Die Entscheidung des Europäischen Gerichtshofs für Menschenrechte
Der Europäische Gerichtshof für Menschenrechte (EGMR) hat in einem aktuellen Urteil vom 16. Juni 2015 (Az.: 64569/09) über beleidigende Äußerungen eines Nutzers auf einem Nachrichtenportals entschieden. Zu einem Nachrichten-Artikel hatte ein Nutzer belastende Äußerungen in einem Kommentar hinterlassen. Das Newsportal wurde aufgefordert, diesen Kommentar zu löschen, was jedoch erst sechs Wochen nach Veröffentlichung geschah. Das war – nach Auffassung des nationalen Gerichts – ein unzulässig langer Zeitraum, weshalb der Portalbetreiber zur Zahlung von Schadensersatz verurteilt wurde. Der EGMR bestätigte die Haftung des Portalbetreibers und erklärte die Verurteilung zur Zahlung von Schadensersatz für rechtmäßig.

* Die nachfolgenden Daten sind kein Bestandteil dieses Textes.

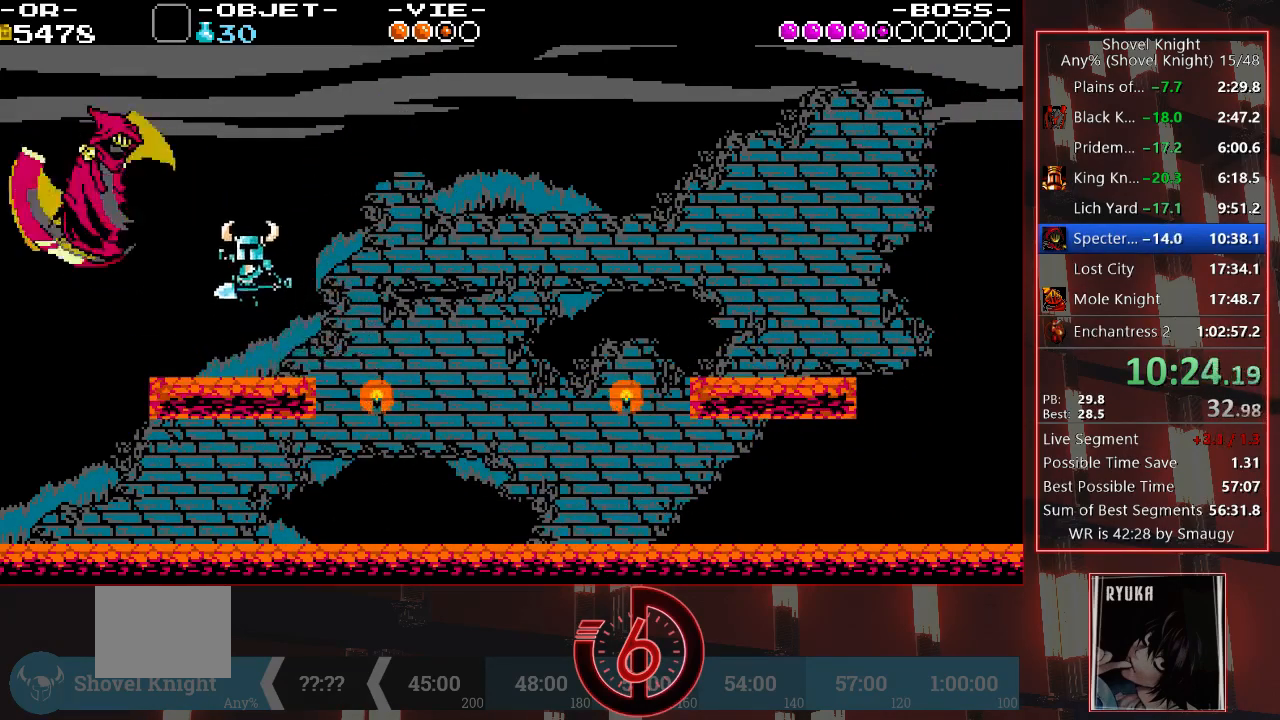
{"buttons": ["DPAD_LEFT"], "left_stick": "center", "right_stick": "center", "events": [[83, "CROSS", "up"], [83, "SQUARE", "down"], [133, "DPAD_LEFT", "up"], [167, "SQUARE", "up"], [217, "SQUARE", "down"], [267, "SQUARE", "up"], [300, "SQUARE", "down"], [367, "SQUARE", "up"], [417, "SQUARE", "down"], [500, "DPAD_LEFT", "down"], [500, "SQUARE", "up"]]}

Bedeutung der Entscheidung
Was bedeutet diese Entscheidung für Unternehmen, die im Netz Kommentare und Bewertungen auf den von ihnen verantworteten Internetseiten oder Profilen ermöglichen?
Die gute Nachricht: Die Richter des EGMR haben in ihrem Urteil ausdrücklich klargestellt, dass diese Entscheidung nicht für andere Plattformen gilt, auf denen Kommentare hinterlassen werden können, wie ein Internet-Diskussions-Forum oder Social-Media-Plattformen.
Auch wenn die Entscheidung solche Formen der Onlinekommunikation nicht betraf, so ist eine Haftung eines Unternehmens auch nach deutschem Recht für Kommentare oder Beiträge von Nutzern nicht gänzlich ausgeschlossen. Die Tatsache, dass es sich nicht um eine eigene Äußerung des Unternehmens handelt, das die Internetseite oder den Social-Media-Account betreibt, entbindet nicht von der Haftung. Allerdings sind auch nach der deutschen Rechtsprechung bestimmte Voraussetzungen notwendig, um ein Unternehmen als Betreiber einer Internetseite für fremde Kommentare in die Haftung zu nehmen, sogenannte „Störerhaftung“.
Eine Haftung, insbesondere auf Unterlassung, besteht aber üblicherweise erst dann, wenn der Betreiber eines Internetportals Kenntnis von einer klaren Rechtsverletzung erlangt und sie gleichwohl nicht beseitigt. Der Bundesgerichtshof (BGH) hat schon mehrfach entschieden, dass den Betreiber einer Webseite keine grundsätzliche Prüfungspflicht bezüglich fremder Inhalte trifft. Diese Rechtslage hat er erst kürzlich wieder mit Urteil vom 19. März 2015 (Az. I ZR 94/13) bestätigt.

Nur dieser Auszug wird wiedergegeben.